Lastly, I’ve learned to have the courage to screw up, and the courage to change.  I’ve had to learn to punt in so many other situations, it’s only natural that I’d learn to punt as my mothering career continues.  I went from trying to do it all myself to realizing I can essentially do nothing by myself.  If I hadn’t made that switch, out of the gift of desperation, I’m not sure where I’d be today- but I certainly wouldn’t be capable of valuing and prioritizing quality time with my kids and my husband the way I do today.


Future
I first learned to drive a car with a manual transmission in college.  After terrorizing the streets of LA for a couple hours, I realized that if I didn’t shift when necessary, the car would redline and I’d have a bunch of problems to deal with.  Similar experience when I’ve been in the flight simulator at Flight Ops for the airline my husband works for.  The inexperienced pilot such as myself has to pay extremely close attention to what’s going on, otherwise pretty soon a firm voice is urgently booms through the cockpit instructing, “Pull Up! Pull Up!”  I can assure you there isn’t much time to correct oneself once you hear that warning. On a personal level, I had to make a mental shift when I saw 2 lines on a pregnancy test after we were done having kids and discovered a fifth baby was on the way.  Even with Marty McFly in the DeLorean, he needed to make adjustments as he drove it into the future.

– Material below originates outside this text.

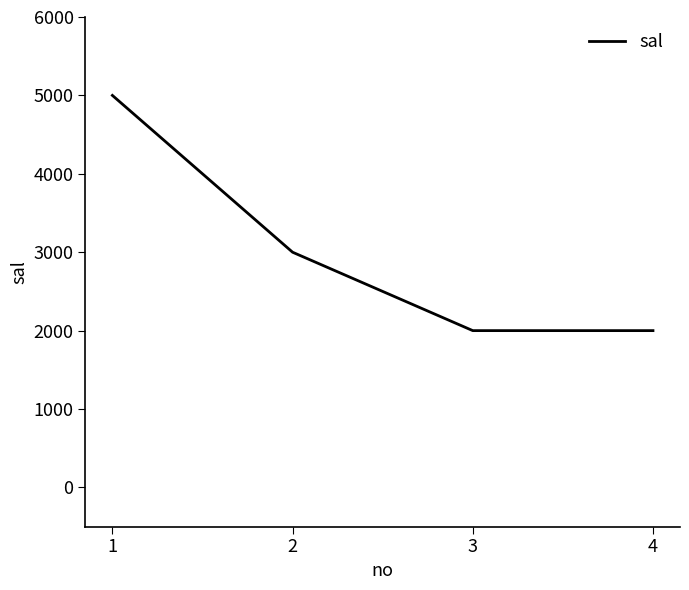

Is it true that the value at 4 is 2000?

True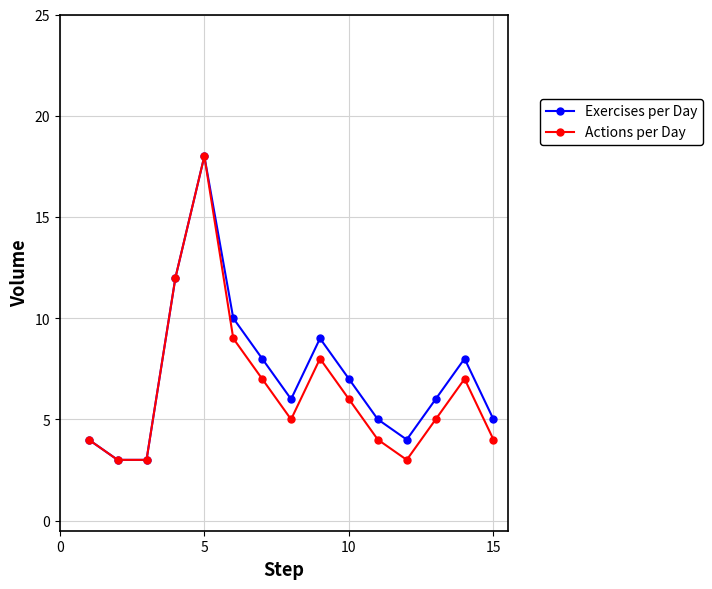

True or false: Actions per Day has more than 1 interior local peaks.

True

Currently, I’m standing at the end of my pregnancy and birthing chapter.  Being pregnant and having babies is not a lifetime career, it’s generally a small window of a woman’s life in the grand scheme of things.  It’s almost weird to type this, since I was “so done” having kids after my 4th, and then my entire perspective changed after my 5th arrived.  So now as I approach the end of the childbearing season of my life, I do wonder how it will feel after I’ve delivered my last baby, nursed her for the final time, watched her little newborn body change into a full-fledged baby, and then a toddler.  I can’t predict the future, but I imagine I’ll have some significant emotions around it.  Either way, it doesn’t matter because it will happen, and I will face it and walk through it.  I’m no longer afraid to ask for help: I’m far more afraid when I don’t ask for help.  The circumstances that scare me most are usually my greatest teachers.

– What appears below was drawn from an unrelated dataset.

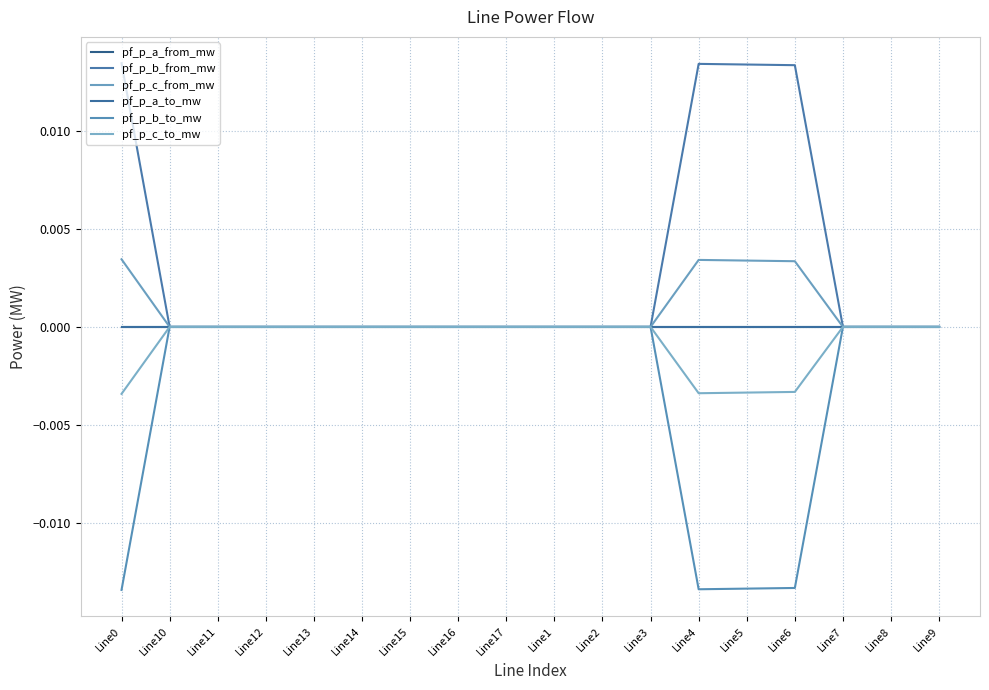

How many lines are shown in the chart?

6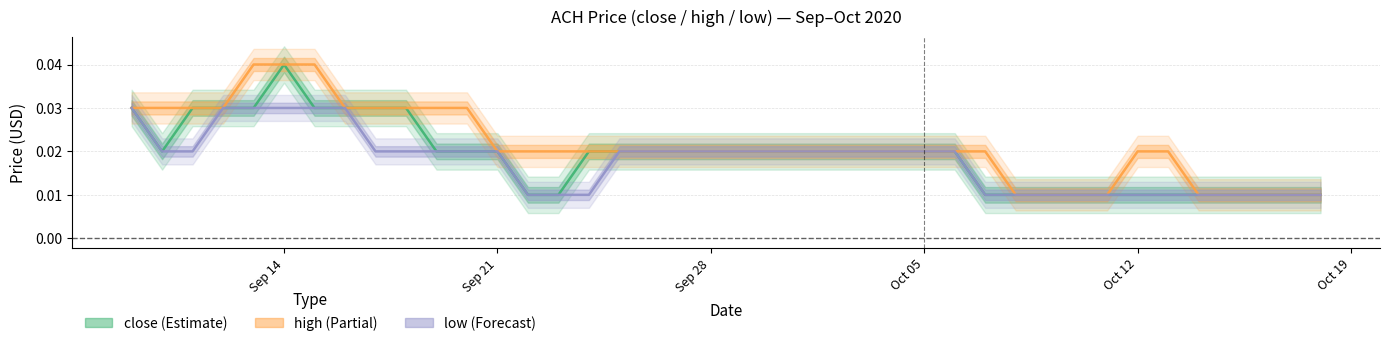

True or false: low and high intersect in this chart.

False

The next season will roll around, and when it does, it will be time to cooperate with God and make that shift.  Much like a baby taking first steps, it might be awkward and uncomfortable to a degree at first. After all, I’m pretty sure it wasn’t in Michael J Fox’s grand life plan to spend the rest of his days with Parkinson’s’ Disease, but I’ll bet he’s learned a few chunks of life wisdom from it.  Like any ailment, life-alerting change or season of life, I know I will learn how to maneuver through it when the time comes.  A couple years ago my 2 year old daughter broke her leg, and at first she was pretty much confined to the stroller.  Soon, she was scooting around on her bum, dragging that heavy cast around.  Not long after that, she was bouncing around on the heel of that cast like a professional.  The human spirit is very resilient, and like Doc Brown and Marty McFly, a willingness to adjust my plan based on the conditions.  Acceptance of that diversion is where the learning and the gratitude come from, and the result of those efforts is usually where I find my joy.